Coba lihat di sekitar kita. Kita akan menemukan banyak perempuan yang berusaha mempercantik diri untuk terlihat rupawan dan menarik secara fisik dengan berbagai cara dan sangat memperhatikan penampilannya sendiri dari ujung kepala hingga ujung kaki, sama halnya dengan beberapa laki-laki.

Di sisi lain, banyak orang yang terlihat menonjol di mana pun ia berada, terlihat sangat ambisius terhadap target dan goals mereka, begitu vokal dalam menyuarakan persepsi maupun argumen berdasarkan ortodoksi prinsip mereka sendiri, atau mereka yang terlihat sangat sibuk dengan kesibukan yang bahkan akan membuat kita menebak-nebak apa yang sedang mereka kerjakan sehingga tampak sangat sok sibuk.

Mereka memang berusaha untuk terus meningkatkan kualitas diri mereka sendiri yang mana hal itu pasti akan diikuti dengan pembentukan citra diri seseorang. Sayangnya, usaha mereka ini tidak jarang mengundang stereotipe negatif yang sifatnya normatif, khususnya perempuan. Tidak hanya dari laki-laki, namun juga sesama perempuan cenderung menggeneralisasi perempuan yang satu dengan yang lainnya hanya karena cara mereka menunjukkan diri ‘terbungkus’ dengan cover yang bisa dikatakan mirip.

Nyatanya tidak selalu seperti itu. Skeptisme yang berkembang berhasil menginiasi pemahaman dan persepsi orang bahwa seorang perempuan berdandan dan melakukan semua usaha demi mendapat perhatian orang lain. Kita memang tidak dapat memungkiri hukum good-looking di dunia ini menempati posisi teratas dari perlakuan orang lain terhadap orang asing di sekitar mereka. Kalau pun kita terlahir dengan penampilan yang tidak lebih menarik dari orang lain, setidaknya kita memiliki sesuatu yang akan membuat diri kita sendiri memiliki nilai lebih. Namun, apakah kita melakukan segala sesuatunya (memantaskan dan mempercantik diri) demi memuaskan orang lain? Sayangnya, tidak setiap orang seperti itu.

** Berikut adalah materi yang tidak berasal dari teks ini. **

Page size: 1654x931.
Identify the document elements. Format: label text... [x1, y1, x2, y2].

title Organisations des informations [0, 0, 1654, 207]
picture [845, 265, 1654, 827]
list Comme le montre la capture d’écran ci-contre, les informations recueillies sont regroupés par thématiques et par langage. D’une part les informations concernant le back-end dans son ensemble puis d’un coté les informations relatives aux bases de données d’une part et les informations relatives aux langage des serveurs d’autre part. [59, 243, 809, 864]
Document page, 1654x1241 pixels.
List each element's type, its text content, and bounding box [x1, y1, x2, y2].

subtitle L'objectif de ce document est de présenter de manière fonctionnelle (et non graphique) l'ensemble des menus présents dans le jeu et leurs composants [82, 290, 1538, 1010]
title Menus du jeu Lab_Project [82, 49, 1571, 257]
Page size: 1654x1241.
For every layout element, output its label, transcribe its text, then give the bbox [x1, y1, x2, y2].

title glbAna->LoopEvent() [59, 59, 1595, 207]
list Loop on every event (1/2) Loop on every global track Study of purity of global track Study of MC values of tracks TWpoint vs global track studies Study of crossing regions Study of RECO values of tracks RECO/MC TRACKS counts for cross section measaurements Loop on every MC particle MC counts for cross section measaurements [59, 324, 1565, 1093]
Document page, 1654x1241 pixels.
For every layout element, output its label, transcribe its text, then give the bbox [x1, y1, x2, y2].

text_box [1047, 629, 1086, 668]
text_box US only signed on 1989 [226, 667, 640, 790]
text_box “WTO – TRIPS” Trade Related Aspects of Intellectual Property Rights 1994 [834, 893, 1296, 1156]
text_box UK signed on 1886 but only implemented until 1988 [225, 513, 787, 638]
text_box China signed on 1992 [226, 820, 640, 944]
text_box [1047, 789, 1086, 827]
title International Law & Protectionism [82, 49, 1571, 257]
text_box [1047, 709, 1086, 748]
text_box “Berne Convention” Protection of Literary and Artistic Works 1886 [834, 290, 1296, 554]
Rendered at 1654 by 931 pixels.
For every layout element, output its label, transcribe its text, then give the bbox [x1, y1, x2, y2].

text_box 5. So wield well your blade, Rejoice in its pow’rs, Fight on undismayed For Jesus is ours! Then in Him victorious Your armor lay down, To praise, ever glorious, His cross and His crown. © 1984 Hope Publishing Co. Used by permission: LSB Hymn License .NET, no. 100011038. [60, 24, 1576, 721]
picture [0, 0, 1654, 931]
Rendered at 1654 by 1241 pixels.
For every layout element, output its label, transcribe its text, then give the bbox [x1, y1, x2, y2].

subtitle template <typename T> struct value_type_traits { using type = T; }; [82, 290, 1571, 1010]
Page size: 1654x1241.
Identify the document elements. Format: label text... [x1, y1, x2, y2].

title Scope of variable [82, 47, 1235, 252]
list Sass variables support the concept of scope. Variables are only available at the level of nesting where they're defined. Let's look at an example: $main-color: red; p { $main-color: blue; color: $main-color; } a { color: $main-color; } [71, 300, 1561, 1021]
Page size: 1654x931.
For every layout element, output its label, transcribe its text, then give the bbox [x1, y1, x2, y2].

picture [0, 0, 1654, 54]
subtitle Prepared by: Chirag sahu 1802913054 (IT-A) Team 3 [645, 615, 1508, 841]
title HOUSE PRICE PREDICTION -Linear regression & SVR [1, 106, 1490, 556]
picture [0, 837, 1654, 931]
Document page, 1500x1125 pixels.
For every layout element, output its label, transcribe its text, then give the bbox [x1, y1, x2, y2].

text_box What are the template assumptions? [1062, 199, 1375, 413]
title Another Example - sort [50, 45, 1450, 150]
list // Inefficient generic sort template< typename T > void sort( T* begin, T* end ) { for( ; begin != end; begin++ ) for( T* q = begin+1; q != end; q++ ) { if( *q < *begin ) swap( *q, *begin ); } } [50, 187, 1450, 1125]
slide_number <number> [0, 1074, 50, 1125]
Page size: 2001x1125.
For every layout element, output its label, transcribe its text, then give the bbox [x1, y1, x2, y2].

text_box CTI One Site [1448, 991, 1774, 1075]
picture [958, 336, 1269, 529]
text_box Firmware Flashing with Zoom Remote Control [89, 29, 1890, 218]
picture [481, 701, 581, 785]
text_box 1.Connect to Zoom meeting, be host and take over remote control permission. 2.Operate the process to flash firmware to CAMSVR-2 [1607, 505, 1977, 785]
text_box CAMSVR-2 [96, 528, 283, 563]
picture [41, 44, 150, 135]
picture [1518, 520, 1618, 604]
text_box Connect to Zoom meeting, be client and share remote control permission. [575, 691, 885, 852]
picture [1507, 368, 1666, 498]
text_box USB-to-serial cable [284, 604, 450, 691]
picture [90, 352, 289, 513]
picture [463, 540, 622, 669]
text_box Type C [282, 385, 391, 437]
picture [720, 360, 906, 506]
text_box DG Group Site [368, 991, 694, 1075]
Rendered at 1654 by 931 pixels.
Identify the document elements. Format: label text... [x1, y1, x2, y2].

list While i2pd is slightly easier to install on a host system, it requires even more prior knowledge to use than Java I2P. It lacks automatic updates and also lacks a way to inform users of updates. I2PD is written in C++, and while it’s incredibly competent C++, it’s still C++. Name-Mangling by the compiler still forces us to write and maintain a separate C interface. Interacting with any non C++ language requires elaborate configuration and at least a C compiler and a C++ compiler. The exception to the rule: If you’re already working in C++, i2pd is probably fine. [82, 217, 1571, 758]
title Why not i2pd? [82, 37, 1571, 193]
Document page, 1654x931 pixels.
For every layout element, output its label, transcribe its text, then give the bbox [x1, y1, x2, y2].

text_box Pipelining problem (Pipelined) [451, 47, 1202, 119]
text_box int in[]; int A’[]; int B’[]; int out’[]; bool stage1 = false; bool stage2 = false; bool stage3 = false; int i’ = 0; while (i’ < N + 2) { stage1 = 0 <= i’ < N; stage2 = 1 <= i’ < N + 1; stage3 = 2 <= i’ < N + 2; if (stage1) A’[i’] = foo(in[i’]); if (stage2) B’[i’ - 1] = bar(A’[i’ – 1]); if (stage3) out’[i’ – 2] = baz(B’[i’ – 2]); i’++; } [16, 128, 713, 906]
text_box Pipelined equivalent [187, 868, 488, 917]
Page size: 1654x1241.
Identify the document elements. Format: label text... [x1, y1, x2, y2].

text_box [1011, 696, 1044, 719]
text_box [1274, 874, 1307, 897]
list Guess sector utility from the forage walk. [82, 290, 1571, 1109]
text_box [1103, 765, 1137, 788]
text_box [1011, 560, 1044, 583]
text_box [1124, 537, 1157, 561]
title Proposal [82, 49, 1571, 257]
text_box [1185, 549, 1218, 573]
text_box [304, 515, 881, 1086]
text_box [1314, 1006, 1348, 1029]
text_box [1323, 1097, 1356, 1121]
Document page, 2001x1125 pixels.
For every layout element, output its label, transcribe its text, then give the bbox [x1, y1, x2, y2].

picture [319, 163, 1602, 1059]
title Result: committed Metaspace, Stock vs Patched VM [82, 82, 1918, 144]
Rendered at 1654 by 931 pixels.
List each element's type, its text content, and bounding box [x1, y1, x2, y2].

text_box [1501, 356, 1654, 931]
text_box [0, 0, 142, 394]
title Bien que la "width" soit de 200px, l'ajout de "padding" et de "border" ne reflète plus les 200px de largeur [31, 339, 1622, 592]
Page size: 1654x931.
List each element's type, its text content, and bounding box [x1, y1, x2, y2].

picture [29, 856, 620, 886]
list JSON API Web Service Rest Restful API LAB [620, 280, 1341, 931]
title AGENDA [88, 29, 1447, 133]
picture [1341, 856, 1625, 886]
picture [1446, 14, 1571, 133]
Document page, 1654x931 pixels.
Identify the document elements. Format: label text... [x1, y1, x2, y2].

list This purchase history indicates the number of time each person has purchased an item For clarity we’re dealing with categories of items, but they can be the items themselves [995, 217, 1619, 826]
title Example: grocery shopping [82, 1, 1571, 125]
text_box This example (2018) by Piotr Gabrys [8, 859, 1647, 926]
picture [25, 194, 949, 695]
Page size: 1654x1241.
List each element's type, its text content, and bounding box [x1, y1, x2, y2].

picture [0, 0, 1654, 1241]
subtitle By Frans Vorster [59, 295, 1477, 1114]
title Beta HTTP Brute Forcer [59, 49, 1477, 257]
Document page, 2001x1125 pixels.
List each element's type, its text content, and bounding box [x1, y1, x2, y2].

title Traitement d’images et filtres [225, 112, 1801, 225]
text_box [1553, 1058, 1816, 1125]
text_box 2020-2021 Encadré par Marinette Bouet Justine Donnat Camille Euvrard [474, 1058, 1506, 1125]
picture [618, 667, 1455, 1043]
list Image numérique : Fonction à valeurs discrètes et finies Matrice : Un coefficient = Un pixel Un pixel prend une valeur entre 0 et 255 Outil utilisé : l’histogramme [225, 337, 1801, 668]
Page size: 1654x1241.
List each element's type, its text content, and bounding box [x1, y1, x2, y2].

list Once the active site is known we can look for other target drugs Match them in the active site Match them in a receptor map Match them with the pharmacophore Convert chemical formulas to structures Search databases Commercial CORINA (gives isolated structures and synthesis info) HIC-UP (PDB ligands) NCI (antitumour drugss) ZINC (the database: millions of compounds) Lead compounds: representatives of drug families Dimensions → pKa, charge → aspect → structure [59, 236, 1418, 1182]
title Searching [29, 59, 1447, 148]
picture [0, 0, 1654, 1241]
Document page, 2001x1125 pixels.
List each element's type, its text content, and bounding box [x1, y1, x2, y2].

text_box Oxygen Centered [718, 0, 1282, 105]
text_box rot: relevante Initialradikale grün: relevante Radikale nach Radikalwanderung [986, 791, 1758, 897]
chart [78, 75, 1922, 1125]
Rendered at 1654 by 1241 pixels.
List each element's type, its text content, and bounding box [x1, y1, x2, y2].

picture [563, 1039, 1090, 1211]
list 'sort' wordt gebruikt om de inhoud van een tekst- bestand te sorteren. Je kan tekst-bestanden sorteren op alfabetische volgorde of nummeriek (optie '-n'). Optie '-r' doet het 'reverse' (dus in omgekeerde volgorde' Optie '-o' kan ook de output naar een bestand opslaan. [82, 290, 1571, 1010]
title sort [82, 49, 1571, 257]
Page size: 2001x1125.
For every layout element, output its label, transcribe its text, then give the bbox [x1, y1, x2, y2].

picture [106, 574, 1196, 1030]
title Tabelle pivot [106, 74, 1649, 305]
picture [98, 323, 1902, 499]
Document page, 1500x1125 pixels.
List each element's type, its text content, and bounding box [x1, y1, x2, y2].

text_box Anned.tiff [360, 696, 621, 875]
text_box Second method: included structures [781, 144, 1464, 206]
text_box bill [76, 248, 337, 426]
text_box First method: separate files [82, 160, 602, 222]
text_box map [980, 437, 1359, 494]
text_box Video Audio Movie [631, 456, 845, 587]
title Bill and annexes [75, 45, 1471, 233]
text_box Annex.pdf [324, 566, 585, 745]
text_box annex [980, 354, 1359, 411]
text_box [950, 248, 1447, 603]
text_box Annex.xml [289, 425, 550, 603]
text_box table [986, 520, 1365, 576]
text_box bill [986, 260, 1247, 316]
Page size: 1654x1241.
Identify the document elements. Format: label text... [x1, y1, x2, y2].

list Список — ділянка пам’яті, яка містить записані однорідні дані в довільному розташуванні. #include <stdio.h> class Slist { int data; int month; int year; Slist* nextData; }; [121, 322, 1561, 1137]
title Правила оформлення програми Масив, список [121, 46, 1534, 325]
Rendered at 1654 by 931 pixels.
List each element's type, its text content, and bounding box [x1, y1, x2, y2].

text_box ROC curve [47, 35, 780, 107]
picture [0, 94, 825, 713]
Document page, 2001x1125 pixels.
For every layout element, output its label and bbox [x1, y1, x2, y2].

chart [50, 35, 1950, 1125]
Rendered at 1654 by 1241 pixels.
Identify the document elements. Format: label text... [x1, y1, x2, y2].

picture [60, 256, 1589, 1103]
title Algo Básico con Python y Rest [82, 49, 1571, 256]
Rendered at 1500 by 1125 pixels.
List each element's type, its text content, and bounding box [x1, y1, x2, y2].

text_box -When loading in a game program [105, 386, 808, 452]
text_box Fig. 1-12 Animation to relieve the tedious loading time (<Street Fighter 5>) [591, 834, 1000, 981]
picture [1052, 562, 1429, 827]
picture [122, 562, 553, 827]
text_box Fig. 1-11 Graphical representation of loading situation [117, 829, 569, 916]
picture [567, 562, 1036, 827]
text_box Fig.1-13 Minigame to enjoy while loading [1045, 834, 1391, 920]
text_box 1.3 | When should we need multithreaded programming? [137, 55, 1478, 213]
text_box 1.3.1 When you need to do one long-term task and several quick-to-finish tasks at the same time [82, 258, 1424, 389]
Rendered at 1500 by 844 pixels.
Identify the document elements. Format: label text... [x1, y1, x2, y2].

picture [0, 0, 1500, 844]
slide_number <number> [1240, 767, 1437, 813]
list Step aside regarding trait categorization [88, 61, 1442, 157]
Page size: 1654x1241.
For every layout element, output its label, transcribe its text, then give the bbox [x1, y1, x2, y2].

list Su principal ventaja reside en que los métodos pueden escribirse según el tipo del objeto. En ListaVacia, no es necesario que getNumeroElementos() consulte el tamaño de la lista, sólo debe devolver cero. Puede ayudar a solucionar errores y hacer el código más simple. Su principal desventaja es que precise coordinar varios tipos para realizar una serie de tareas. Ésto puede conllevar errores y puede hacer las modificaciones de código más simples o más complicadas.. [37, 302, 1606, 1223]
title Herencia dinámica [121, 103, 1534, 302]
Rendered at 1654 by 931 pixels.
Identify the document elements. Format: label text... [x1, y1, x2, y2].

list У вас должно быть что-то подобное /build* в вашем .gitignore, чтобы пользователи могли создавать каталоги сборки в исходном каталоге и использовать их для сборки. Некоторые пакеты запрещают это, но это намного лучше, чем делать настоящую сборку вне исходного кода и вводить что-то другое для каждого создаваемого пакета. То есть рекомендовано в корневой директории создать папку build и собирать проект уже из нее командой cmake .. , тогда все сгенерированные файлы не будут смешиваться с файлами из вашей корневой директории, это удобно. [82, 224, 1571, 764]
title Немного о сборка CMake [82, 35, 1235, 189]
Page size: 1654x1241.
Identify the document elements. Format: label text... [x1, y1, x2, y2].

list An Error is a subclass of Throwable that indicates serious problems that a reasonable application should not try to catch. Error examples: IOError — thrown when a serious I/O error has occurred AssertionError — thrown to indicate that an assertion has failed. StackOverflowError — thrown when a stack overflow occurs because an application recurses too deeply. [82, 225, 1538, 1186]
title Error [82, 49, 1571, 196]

Banyak orang berusaha untuk terus berkembang dengan meningkatkan kualifikasi diri semata-mata untuk diri mereka sendiri, untuk memenuhi kepuasan yang bahkan tidak akan dipahami bentuk kepuasan seperti apa yang mereka rasakan sebagai bentuk rasa cinta mereka terhadap diri sendiri, bukan untuk siapa-siapa, sekali pun seseorang yang mereka kagumi. Tidak ada yang salah dengan selalu ingin terlihat menarik di mata orang lain, apalagi doi, atau hendak memberikan versi terbaik dari diri kita. Tapi, bukan berarti kita melakukannya semata-mata untuk doi. Yee kan.

Menerima diri kita sendiri apa adanya merupakan cara kita mencintai diri sendiri, namun mencoba menjadikannya lebih baik tanpa mengubah hakikat atau identitas kita juga merupakan cara kita mencintai diri sendiri. Setiap orang memiliki cara masing-masing dalam mencintai diri mereka sendiri. Jadi, tidak perlu kita merasa terganggu dengan cara orang lain di saat mereka tidak merugikan kita.

Dibawah bayang-bayang sentimen yang menurut saya terkadang agak mengganggu, kebanyakan teman pria disekitar saya terlalu menyoroti perempuan yang memiliki dandanan maupun kepribadian yang menonjol kapanpun dan di manapun-apalagi di sekitar mereka-daripada perempuan yang biasa-biasa saja. Ya ada yang membuat mereka terkesan. Tidak jarang juga yang dianggap cari perhatian dan sebagainya. Dan kebanyakan dari mereka berakhir GR.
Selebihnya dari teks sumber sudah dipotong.